Many thanks to the those bohemian wine fanatics at Blackheart & Sparrow’s for raising some much needed dough, with a little help from Heart & Soil, for North Melbourne’s super-duper Lort Smith Animal Hospital. The premise was simple enough; for every bottle of J.J Christoffel Urziger Wurzarten Riesling Trocken sold to their punters, Heart & Soil and Blackhearts would donate two bucks to the good fellows at Lort Smith. The wine sold well and we wrote a cheque in three figures (which, at the very least, is better than a poke in the eye with a shitty stick). Thanks to Paul & the team @ Blackhearts.

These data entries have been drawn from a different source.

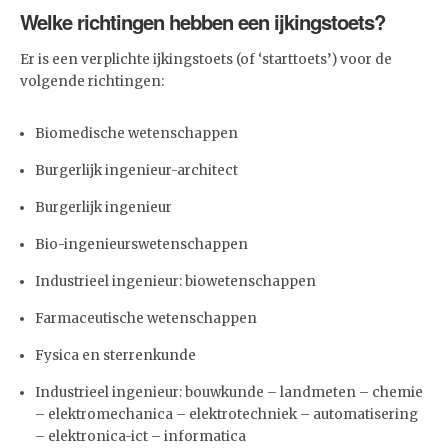
Welke richtingen hebben een ijkingstoets?
Er is een verplichte ijkingstoets (of ‘starttoets’) voor de
volgende richtingen:
Biomedische wetenschappen
Burgerlijk ingenieur-architect
Burgerlijk ingenieur
Bio-ingenieurswetenschappen
Industrieel ingenieur: biowetenschappen
Farmaceutische wetenschappen
Fysica en sterrenkunde
Industrieel ingenieur: bouwkunde – landmeten – chemie
– elektromechanica – elektrotechniek – automatisering
– elektronica-ict – informatica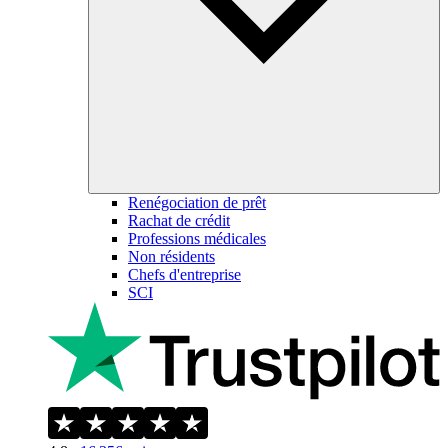
Renégociation de prêt
Rachat de crédit
Professions médicales
Non résidents
Chefs d'entreprise
SCI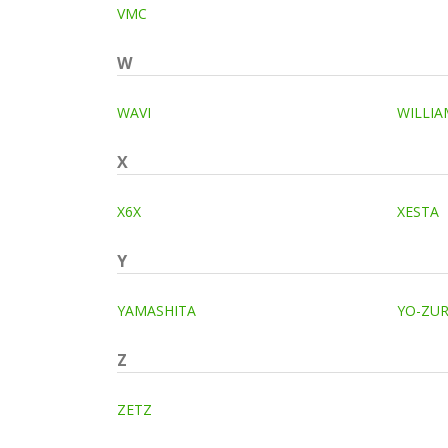
VMC
W
WAVI
WILLI
X
X6X
XESTA
Y
YAMASHITA
YO-ZUR
Z
ZETZ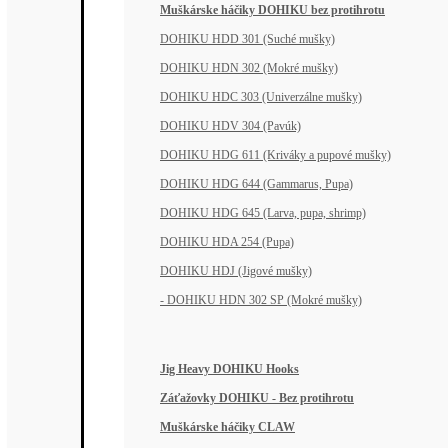
Muškárske háčiky DOHIKU bez protihrotu
DOHIKU HDD 301 (Suché mušky)
DOHIKU HDN 302 (Mokré mušky)
DOHIKU HDC 303 (Univerzálne mušky)
DOHIKU HDV 304 (Pavúk)
DOHIKU HDG 611 (Kriváky a pupové mušky)
DOHIKU HDG 644 (Gammarus, Pupa)
DOHIKU HDG 645 (Larva, pupa, shrimp)
DOHIKU HDA 254 (Pupa)
DOHIKU HDJ (Jigové mušky)
- DOHIKU HDN 302 SP (Mokré mušky)
Jig Heavy DOHIKU Hooks
Záťažovky DOHIKU - Bez protihrotu
Muškárske háčiky CLAW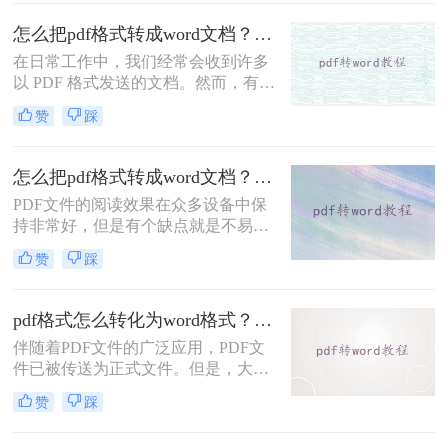
情况下我们需要把PDF转换为Word格
式，很多初入职场的小伙伴不清楚电
怎么把pdf格式转成word文档？你可以试着这样转换~
脑pdf怎么转成word格式，那么小编下
在日常工作中，我们经常会收到许多
面就来分享二个免费转换方法，一起
以 PDF 格式发送的文档。然而，有时
来看看吧。
候我们需要编辑 PDF 文件中的内容，
赞
踩
而 PDF 文件并不是一个易于编辑的格
式。在这种情况下，将 PDF 文件转换
成 Word 文档是非常必要的。转换
怎么把pdf格式转成word文档？教你一种简单好用的转换方法！
PDF 文件成 Word 文档的方法有很
PDF文件的阅读效果在众多设备中保
多，以下是怎么把pdf格式转成word文
持非常好，但是有个缺点就是不易编
档方法。
辑，有些不想被别人编辑内容的朋友
赞
踩
呢，就喜欢把文档做成PDF格式的，
这样既不影响观看又不易被篡改。不
过，当你办公整理资料的时候需要将
pdf格式怎么转化为word格式？教大家几个转换方法！
文档内容复制下来，接到都是PDF格
伴随着PDF文件的广泛应用，PDF文
式的文档，那就很心累了。这时候就
件已被传送为正式文件。但是，大多
需要把pdf格式转成word文档了，那么
数人仍然偏爱使用Word进行编辑，无
怎么把pdf格式转成word文档呢？下面
赞
踩
法处理手边的PDF文件。pdf格式怎么
讲讲在线转换方法。
转化为word格式？别害怕，今天小编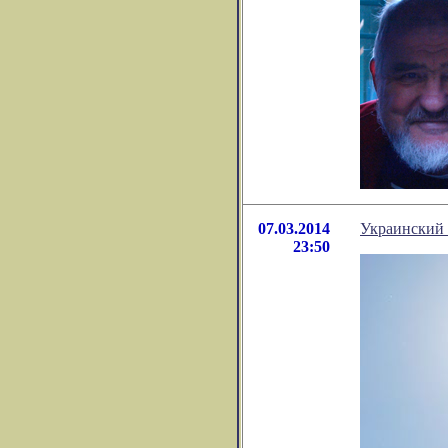
07.03.2014
Украинский
23:50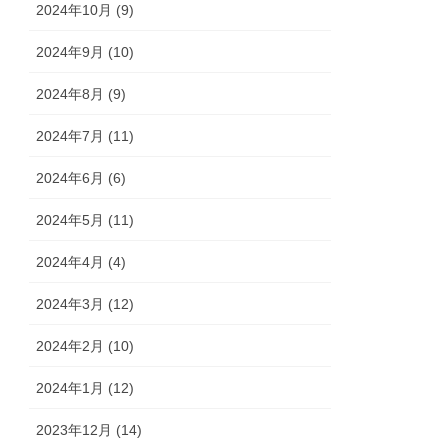
2024年10月 (9)
2024年9月 (10)
2024年8月 (9)
2024年7月 (11)
2024年6月 (6)
2024年5月 (11)
2024年4月 (4)
2024年3月 (12)
2024年2月 (10)
2024年1月 (12)
2023年12月 (14)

And now, as if by magic, a bit more shameless self promotion:

Joh. Jos. Christoffel Erben Ürziger Würzgarten Trocken Riesling, 2007, Mosel Valley (Germany). Sold Out

The Ürziger Würzgarten (or spice-garden) is one of Germany’s most famous vineyards. Its wines are fine and minerally, with a thrilling struck-flint aroma and chalky palate. There are floral and baked-apple aromas, too. In the mouth, it’s dry and nervy, and really grows on you as you sip. It’s a properly ripe trocken style, with relatively high (13 per cent) alcohol. A great fish wine, to drink over the next five or six years. Screw-capped.” Huon Hooke, Gourmet Traveller Wine, Feb/March 2010.